● Task item: Give again, word for word, every line in the entries below from the line with "ottoman: none [332,634,445,713]" up to and including the line with "toy train: present", and no other line.

● Input data:
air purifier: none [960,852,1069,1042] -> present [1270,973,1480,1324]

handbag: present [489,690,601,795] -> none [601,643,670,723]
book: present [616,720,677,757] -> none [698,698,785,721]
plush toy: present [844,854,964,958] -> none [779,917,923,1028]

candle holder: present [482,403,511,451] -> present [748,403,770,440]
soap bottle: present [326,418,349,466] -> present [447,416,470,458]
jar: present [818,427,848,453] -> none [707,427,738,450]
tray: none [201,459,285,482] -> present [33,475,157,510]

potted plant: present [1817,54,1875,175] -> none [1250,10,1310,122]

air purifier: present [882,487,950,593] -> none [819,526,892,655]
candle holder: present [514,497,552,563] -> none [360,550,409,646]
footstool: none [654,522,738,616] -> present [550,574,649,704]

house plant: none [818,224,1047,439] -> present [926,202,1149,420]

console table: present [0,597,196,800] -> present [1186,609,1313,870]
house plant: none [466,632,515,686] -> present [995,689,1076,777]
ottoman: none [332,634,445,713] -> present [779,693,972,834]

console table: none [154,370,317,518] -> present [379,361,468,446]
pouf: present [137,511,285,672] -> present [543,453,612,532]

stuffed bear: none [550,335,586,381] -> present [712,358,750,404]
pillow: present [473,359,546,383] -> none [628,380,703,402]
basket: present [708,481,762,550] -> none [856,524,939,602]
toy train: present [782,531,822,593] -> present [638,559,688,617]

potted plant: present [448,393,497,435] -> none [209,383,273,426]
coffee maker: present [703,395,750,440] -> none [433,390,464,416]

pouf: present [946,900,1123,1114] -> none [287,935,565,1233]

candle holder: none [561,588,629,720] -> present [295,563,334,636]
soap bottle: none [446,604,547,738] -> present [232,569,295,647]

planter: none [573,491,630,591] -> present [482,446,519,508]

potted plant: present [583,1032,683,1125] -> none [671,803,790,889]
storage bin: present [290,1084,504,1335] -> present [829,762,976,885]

● Task result:
ottoman: none [332,634,445,713] -> present [779,693,972,834]

console table: none [154,370,317,518] -> present [379,361,468,446]
pouf: present [137,511,285,672] -> present [543,453,612,532]

stuffed bear: none [550,335,586,381] -> present [712,358,750,404]
pillow: present [473,359,546,383] -> none [628,380,703,402]
basket: present [708,481,762,550] -> none [856,524,939,602]
toy train: present [782,531,822,593] -> present [638,559,688,617]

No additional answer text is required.